## Your objective
Return each line of the records that contains the string "sQuery". Case must match.

## Record excerpts
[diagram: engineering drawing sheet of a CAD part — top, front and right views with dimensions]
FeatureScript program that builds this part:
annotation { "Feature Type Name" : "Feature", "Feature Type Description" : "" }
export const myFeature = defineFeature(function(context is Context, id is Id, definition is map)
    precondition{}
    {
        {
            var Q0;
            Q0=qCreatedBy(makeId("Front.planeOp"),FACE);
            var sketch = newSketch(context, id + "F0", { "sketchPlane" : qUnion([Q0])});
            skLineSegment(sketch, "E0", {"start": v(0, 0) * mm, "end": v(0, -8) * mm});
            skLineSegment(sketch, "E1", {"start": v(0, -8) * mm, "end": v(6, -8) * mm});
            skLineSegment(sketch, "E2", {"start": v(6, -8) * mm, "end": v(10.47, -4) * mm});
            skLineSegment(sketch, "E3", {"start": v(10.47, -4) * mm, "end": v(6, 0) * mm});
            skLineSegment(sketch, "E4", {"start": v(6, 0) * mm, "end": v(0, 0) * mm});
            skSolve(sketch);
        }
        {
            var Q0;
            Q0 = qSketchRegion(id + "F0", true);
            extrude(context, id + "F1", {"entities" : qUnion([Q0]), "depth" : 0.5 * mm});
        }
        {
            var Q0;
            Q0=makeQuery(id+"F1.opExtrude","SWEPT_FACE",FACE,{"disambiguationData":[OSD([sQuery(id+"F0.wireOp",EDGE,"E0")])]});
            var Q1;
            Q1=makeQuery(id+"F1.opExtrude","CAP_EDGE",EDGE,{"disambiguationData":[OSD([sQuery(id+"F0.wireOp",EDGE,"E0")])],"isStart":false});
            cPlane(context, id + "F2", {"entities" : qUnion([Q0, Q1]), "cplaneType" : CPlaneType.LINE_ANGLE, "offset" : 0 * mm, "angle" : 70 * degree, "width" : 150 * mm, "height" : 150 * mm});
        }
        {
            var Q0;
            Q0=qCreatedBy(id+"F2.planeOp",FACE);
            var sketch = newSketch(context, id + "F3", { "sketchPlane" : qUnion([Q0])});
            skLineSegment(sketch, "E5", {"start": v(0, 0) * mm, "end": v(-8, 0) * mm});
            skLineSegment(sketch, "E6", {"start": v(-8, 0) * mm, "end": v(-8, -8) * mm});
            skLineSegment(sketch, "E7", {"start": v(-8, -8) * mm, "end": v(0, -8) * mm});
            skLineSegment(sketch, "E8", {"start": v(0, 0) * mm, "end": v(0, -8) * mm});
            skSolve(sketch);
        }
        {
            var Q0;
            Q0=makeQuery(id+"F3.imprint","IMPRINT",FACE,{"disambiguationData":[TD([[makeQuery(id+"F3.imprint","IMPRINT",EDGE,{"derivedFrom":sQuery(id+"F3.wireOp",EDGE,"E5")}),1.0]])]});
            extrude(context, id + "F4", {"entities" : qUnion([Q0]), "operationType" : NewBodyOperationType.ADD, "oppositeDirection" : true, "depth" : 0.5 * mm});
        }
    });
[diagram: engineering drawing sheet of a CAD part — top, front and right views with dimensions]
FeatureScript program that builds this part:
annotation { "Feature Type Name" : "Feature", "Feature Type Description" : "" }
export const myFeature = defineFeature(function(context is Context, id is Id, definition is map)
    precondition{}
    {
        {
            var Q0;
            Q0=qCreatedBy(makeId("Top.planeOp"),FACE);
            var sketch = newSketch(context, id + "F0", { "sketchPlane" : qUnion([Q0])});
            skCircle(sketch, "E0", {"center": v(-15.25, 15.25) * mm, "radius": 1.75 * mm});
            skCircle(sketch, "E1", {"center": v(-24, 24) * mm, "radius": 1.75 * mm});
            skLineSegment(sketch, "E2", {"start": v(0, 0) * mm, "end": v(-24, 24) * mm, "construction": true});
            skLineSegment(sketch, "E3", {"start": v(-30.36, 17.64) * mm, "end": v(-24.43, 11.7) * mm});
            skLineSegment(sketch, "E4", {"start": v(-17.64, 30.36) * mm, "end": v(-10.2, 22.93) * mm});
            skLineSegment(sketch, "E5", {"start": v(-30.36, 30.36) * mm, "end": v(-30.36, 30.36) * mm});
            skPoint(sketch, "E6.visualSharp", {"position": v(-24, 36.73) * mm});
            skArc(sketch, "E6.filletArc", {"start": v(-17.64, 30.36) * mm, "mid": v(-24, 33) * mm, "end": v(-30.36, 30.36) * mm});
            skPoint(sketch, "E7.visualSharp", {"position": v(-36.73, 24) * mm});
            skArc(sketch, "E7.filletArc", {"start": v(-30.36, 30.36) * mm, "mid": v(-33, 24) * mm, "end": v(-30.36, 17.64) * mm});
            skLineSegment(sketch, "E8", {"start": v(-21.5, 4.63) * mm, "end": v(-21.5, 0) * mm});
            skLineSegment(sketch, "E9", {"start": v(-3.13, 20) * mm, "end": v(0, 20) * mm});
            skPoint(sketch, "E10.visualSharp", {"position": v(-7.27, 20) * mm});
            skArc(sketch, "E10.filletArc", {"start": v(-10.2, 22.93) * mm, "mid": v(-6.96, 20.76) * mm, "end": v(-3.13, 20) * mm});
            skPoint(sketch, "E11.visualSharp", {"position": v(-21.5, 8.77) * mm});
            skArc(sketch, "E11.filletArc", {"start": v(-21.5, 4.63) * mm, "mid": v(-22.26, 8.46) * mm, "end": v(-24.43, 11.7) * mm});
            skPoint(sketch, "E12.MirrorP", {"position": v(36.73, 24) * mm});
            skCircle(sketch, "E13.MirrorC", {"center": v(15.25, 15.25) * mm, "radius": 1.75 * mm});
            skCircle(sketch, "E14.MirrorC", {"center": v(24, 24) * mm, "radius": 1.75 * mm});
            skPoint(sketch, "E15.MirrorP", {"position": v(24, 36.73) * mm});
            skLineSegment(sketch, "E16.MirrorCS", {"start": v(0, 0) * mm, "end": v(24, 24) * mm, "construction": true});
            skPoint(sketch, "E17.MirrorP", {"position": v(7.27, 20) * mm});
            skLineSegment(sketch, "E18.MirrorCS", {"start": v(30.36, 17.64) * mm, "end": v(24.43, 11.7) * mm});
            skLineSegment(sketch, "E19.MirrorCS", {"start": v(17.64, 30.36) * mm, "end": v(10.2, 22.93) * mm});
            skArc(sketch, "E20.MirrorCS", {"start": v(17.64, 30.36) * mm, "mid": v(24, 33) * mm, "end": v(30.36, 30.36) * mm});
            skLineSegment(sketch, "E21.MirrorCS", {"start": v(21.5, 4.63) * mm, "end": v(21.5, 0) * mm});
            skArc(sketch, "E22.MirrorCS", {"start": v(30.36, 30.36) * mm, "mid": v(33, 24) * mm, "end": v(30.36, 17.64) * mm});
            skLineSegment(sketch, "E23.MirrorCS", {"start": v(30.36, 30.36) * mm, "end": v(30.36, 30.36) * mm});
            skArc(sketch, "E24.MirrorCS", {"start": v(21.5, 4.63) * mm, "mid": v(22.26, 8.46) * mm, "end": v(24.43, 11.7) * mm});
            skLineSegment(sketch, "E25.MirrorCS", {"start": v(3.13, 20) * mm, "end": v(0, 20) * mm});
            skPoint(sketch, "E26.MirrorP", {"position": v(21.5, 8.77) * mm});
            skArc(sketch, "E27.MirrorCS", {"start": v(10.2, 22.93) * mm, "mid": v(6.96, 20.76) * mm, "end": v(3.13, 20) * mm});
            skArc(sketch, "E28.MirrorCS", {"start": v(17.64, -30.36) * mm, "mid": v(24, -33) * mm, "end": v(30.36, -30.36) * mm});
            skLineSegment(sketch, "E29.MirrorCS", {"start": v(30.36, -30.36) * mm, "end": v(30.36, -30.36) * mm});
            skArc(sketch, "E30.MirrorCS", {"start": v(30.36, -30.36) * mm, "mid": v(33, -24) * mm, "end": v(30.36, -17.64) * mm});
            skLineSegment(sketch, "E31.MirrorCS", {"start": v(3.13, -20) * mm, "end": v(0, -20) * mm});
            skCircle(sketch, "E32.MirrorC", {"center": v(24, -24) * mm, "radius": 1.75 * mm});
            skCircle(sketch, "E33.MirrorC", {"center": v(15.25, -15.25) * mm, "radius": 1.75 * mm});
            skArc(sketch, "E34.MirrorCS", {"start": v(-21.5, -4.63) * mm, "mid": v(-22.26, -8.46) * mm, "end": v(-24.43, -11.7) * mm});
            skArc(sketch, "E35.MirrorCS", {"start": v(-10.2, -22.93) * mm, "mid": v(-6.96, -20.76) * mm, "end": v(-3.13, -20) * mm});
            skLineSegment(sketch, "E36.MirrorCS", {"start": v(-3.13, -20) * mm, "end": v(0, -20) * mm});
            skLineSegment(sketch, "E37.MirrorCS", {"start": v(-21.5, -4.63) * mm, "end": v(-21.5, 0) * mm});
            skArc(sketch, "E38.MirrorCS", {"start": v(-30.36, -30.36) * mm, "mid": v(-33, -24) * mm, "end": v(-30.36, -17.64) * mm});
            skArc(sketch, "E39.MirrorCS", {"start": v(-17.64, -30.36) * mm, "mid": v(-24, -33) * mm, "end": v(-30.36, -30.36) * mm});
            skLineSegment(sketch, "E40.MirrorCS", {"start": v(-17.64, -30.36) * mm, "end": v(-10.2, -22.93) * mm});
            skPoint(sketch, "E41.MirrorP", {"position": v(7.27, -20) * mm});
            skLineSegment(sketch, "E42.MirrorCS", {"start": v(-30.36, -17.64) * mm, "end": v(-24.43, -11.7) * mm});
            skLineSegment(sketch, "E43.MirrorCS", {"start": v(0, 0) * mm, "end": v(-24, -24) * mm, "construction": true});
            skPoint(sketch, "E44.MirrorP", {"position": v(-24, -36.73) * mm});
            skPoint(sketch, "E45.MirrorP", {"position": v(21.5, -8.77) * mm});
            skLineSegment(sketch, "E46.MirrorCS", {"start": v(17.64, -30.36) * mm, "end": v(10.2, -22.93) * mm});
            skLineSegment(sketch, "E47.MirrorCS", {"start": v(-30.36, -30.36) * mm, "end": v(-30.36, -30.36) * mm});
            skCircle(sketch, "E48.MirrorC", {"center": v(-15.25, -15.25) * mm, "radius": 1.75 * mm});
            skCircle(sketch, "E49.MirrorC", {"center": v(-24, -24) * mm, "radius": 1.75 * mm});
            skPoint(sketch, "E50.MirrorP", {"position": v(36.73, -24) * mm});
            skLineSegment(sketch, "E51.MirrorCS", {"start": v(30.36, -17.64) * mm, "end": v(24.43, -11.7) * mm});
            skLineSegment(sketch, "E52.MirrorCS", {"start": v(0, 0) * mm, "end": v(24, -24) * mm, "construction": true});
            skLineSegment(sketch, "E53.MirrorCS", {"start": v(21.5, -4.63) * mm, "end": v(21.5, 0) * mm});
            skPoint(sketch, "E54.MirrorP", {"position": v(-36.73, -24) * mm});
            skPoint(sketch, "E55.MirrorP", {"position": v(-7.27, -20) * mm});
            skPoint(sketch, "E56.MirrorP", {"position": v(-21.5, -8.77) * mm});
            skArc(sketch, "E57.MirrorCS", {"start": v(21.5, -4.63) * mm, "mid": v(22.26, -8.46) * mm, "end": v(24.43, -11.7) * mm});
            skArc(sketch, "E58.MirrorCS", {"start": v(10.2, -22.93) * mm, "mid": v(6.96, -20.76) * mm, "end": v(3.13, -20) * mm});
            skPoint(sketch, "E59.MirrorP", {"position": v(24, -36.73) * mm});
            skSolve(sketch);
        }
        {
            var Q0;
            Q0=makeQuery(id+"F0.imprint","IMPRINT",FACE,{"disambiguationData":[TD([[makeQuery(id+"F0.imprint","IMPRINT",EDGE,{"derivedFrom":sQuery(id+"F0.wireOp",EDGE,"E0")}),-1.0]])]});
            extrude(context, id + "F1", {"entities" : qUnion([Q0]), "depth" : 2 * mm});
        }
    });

## Complete response
            Q0=makeQuery(id+"F1.opExtrude","SWEPT_FACE",FACE,{"disambiguationData":[OSD([sQuery(id+"F0.wireOp",EDGE,"E0")])]});
            Q1=makeQuery(id+"F1.opExtrude","CAP_EDGE",EDGE,{"disambiguationData":[OSD([sQuery(id+"F0.wireOp",EDGE,"E0")])],"isStart":false});
            Q0=makeQuery(id+"F3.imprint","IMPRINT",FACE,{"disambiguationData":[TD([[makeQuery(id+"F3.imprint","IMPRINT",EDGE,{"derivedFrom":sQuery(id+"F3.wireOp",EDGE,"E5")}),1.0]])]});
            Q0=makeQuery(id+"F0.imprint","IMPRINT",FACE,{"disambiguationData":[TD([[makeQuery(id+"F0.imprint","IMPRINT",EDGE,{"derivedFrom":sQuery(id+"F0.wireOp",EDGE,"E0")}),-1.0]])]});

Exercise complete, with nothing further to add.